[Passage given]

3.1. Dimensionless parameters
The study involves these nine factors: the densities of liquid the 
$\rho _l$ and gas 
$\rho _g$, bubble diameter 
$d_e$, dynamic viscosity 
$\mu$, surface tension 
$\sigma$, gravity 
$g$. If the MF is applied, the electrical conductivity 
$\sigma _e$ and MF strength 
$B$ are considered. Additionally, the drag force depends on the bubble velocity 
$V_t$. There are four independent dimensions: 
$t$, 
$m$, 
$l$, 
$I$, which are time, mass, length, current. Therefore, by using Buckingham's 
${\rm \pi}$ theorem, five important dimensionless parameters are introduced in the study. They respectively are the Reynolds number (
$Re=\rho _l d_e V_t/\mu$, the ratio of inertial force to viscous force), Weber number (
$We=\rho _l d_e {V_t}^2/\sigma$, the ratio of inertial force to surface tension) and Froude number (
$Fr=V_t/\sqrt {gd_e}$, the ratio of the inertial force to gravity). As mentioned in the Introduction, the 
$Eo$ number (
$Eo=We/{Fr}^2=\rho _l g {d_e}^2/\sigma$) is used to represent the ratio of buoyancy force to the surface tension and it can be used to represent the dimensionless bubble size as 
$\rho _l$, 
$g$ and 
$\sigma$ are fixed. As the MF is applied, the MHD studies such as Sommeria & Moreau (Reference Sommeria and Moreau1982) and Davidson (Reference Davidson2001) suggest that the interaction parameter 
$N$ (
$N=\sigma _e B^2 d_e/\rho _l V_t$) could be used to describe the ratio of Lorentz force and inertial force. So the bubble motion depends on 
$Re$, 
$Eo$ and 
$N$. As the bubble diameters and the MF intensities cover a wide range, the dimensionless numbers of the bubbles involved in the experiment are shown in table 2.
Table 2. Dimensionless numbers of the bubbles involved in the experiment. The bubble diameter 
$d_e$ and rise velocity 
$V_t$ are applied to calculate these dimensionless parameters both in water and GaInSn.

[Direction 1] Write out the passage on dimensionless parameters word for word, starting at "Table 2. Dimensionless" and ending at "water and GaInSn.".
[Direction 2] List the four independent dimensions named in the section on dimensionless parameters.

[Data entries]
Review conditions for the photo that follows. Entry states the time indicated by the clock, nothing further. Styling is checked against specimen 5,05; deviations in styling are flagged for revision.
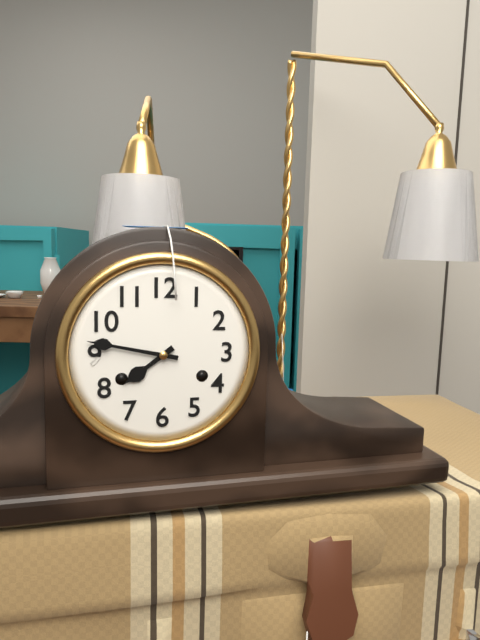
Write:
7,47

* * *

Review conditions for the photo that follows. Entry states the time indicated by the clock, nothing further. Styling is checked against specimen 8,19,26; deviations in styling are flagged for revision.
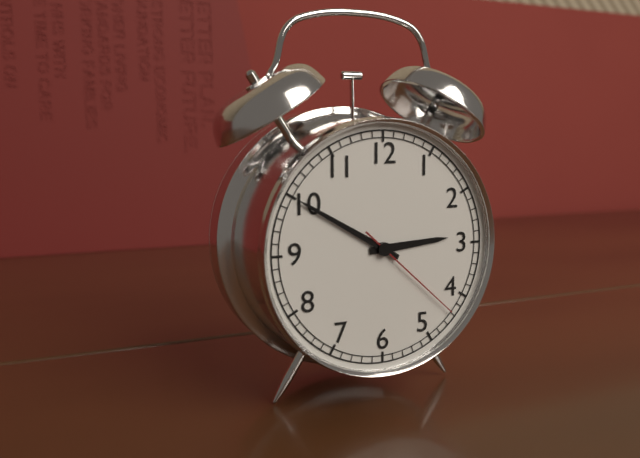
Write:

[Final result 1]
Table 2. Dimensionless numbers of the bubbles involved in the experiment. The bubble diameter 
$d_e$ and rise velocity 
$V_t$ are applied to calculate these dimensionless parameters both in water and GaInSn.

[Final result 2] Time, mass, length, current